TP-Transformer: An Interpretable Model for Predicting the Transformation Pathways of Organic Pollutants in Chemical Oxidation Processes.

Chemical oxidation is pivotal in remediating organic pollutants in aquatic systems; however, it frequently yields transformation products (TPs) with potential toxicological profiles surpassing those of the parent pollutants. Comprehensive identification of these TPs is imperative for environmental risk assessment and optimization of oxidation methodologies. Traditional experimental approaches for TP elucidation are often hindered by substantial financial and technical constraints, limiting their applicability in high-throughput scenarios.

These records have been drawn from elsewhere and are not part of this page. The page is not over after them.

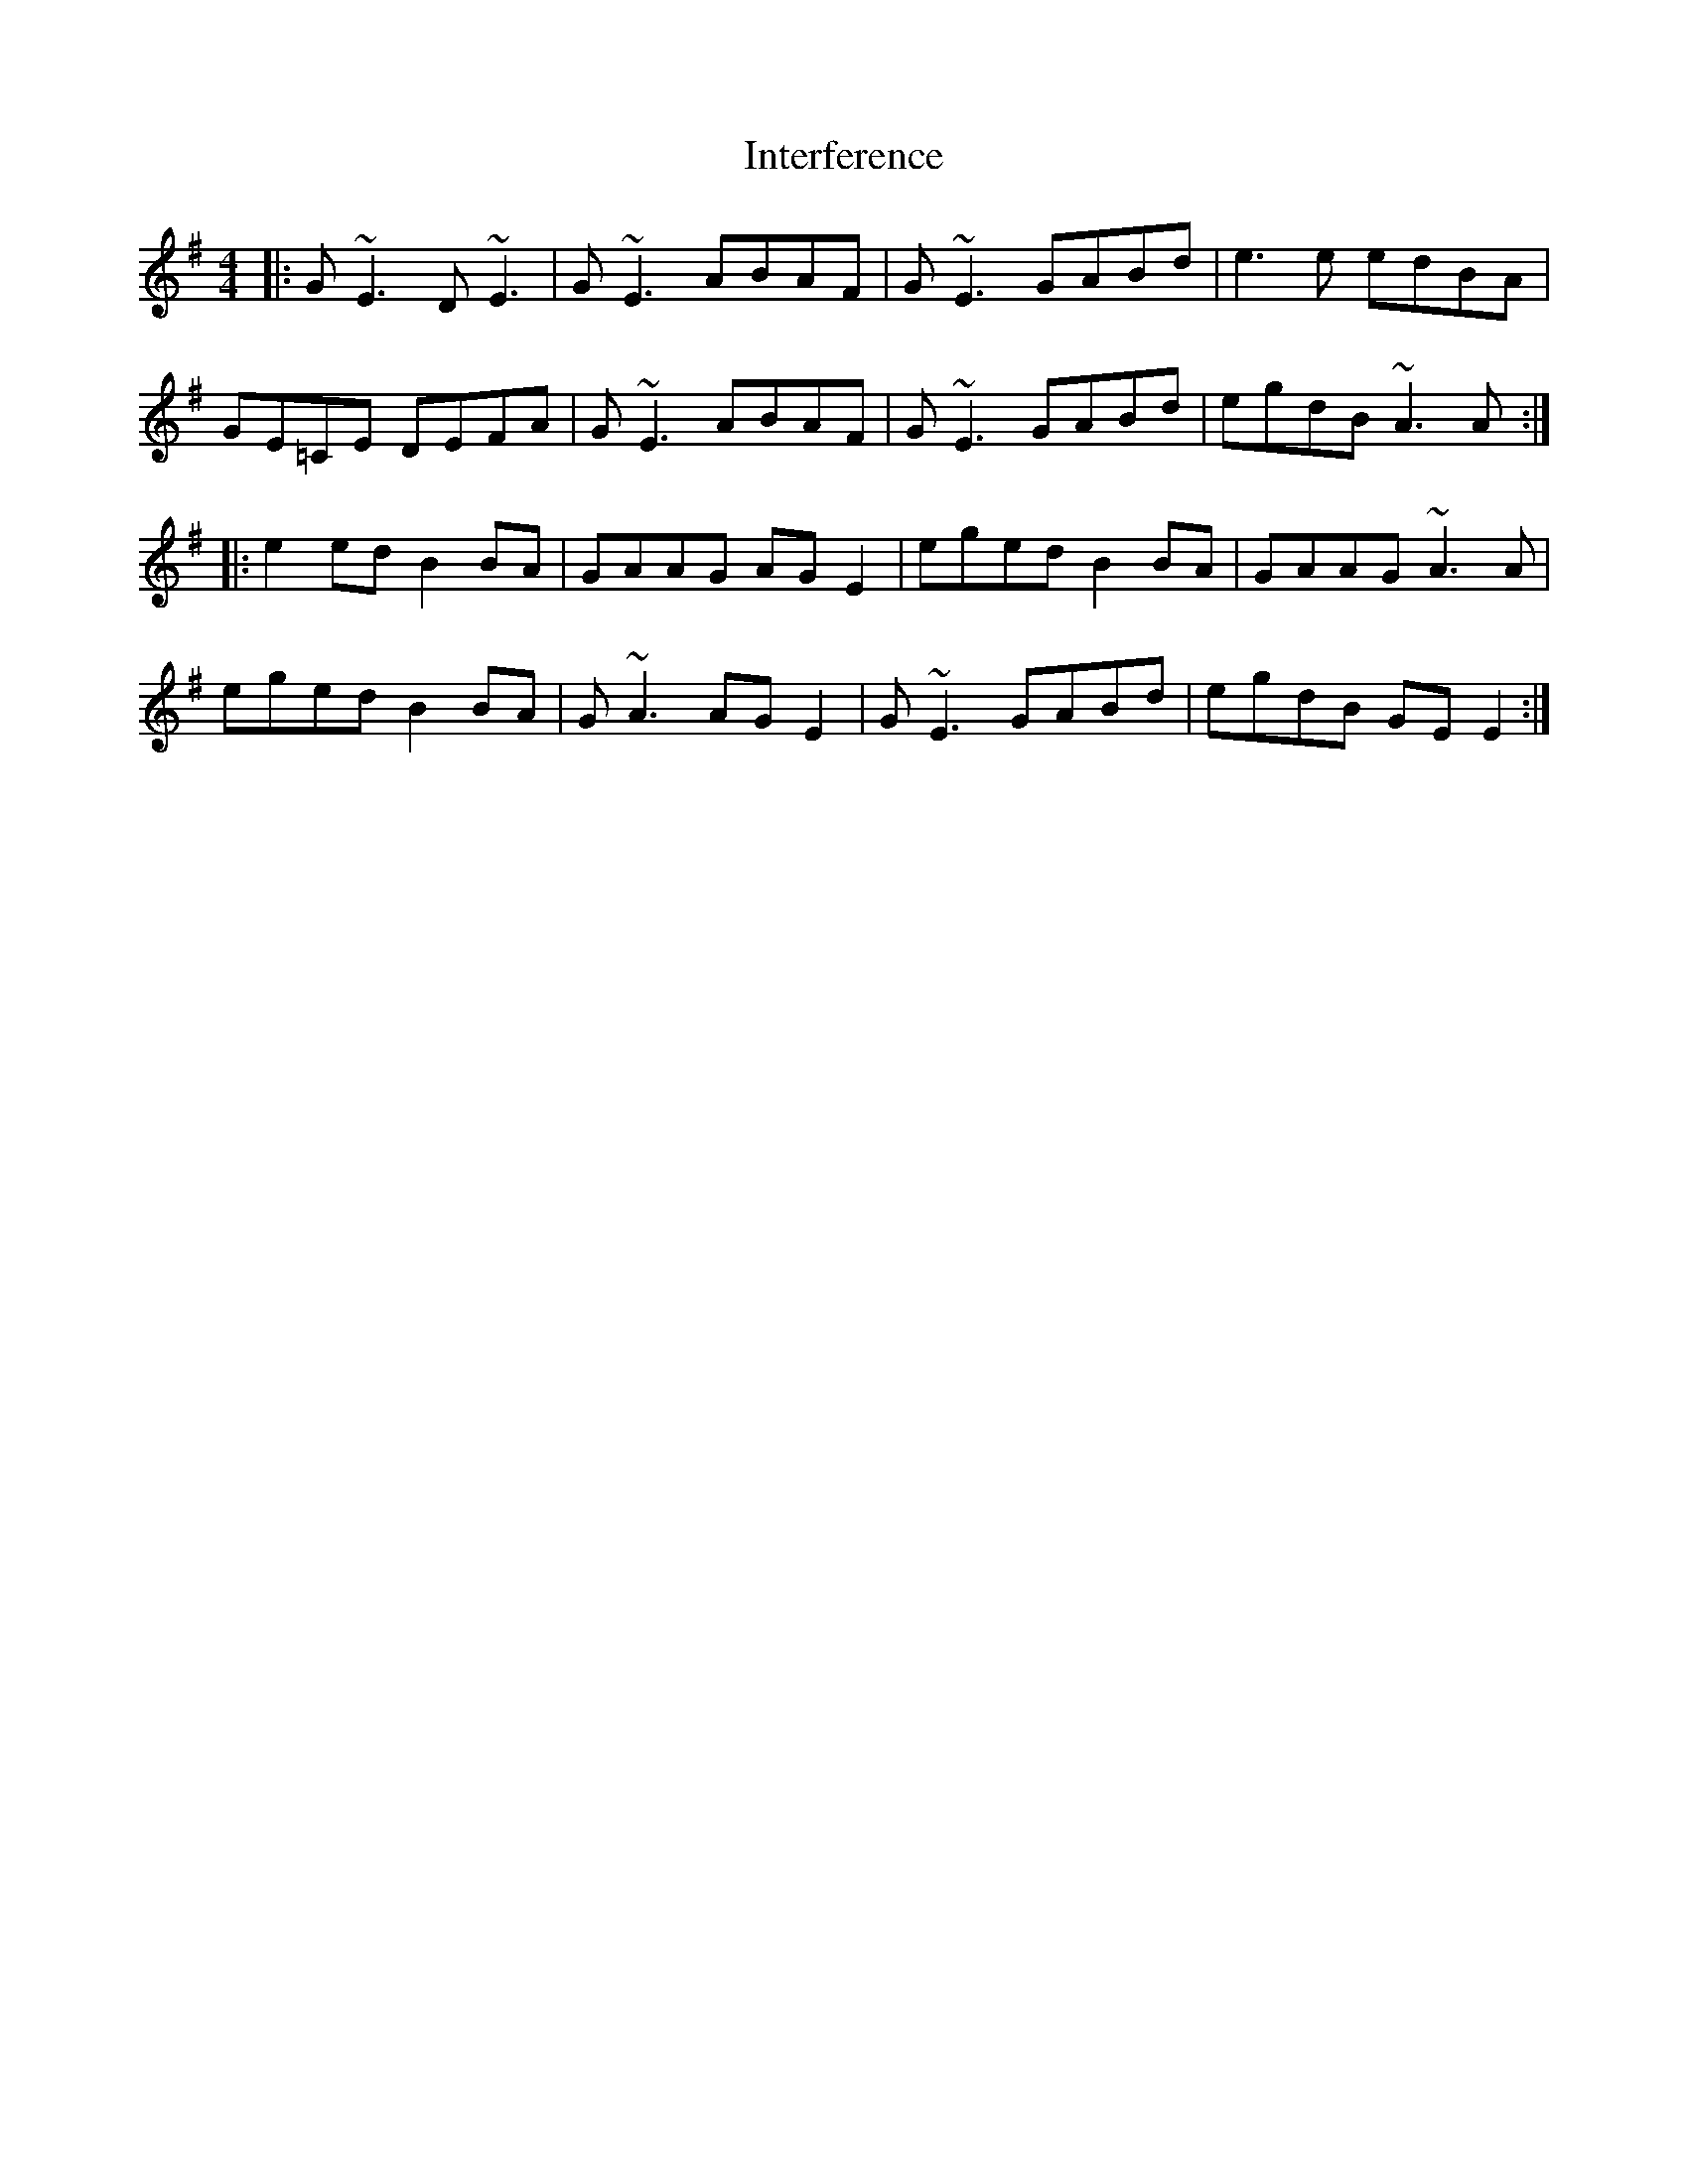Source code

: X: 19012
T: Interference
R: reel
M: 4/4
K: Eminor
|:G~E3 D~E3|G~E3 ABAF|G~E3 GABd|e3e edBA|
GE=CE DEFA|G~E3 ABAF|G~E3 GABd|egdB ~A3A:|
|:e2ed B2BA|GAAG AGE2|eged B2BA|GAAG ~A3A|
eged B2BA|G~A3 AGE2|G~E3 GABd|egdB GEE2:|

Here, we introduce TP-Transformer, an advanced deep learning framework designed to predict both the structures of TPs and their corresponding formation pathways. Trained on Chem_Oxi_2K, a meticulously curated data set comprising 2780 pollutant degradation reactions, TP-Transformer achieved a notable accuracy of 86.28% in TP prediction. The model adeptly reconstructs complete degradation pathways, addressing the intricate challenge of pathway elucidation. Attention analyses indicate that the TP-Transformer discerns reactive moieties within substrates and correlates them with specific reaction conditions, emulating expert-level chemical reasoning. Experimental validations corroborate the model's robustness, with accurate TP predictions ranging from 80.20 to 92.86% for five pollutants absent from the training data set. These findings underscore TP-Transformer's potential to transform environmental chemistry by offering a scalable, precise, and efficient alternative to traditional experimental methodologies, thereby enhancing water treatment strategies and safeguarding ecological and human health.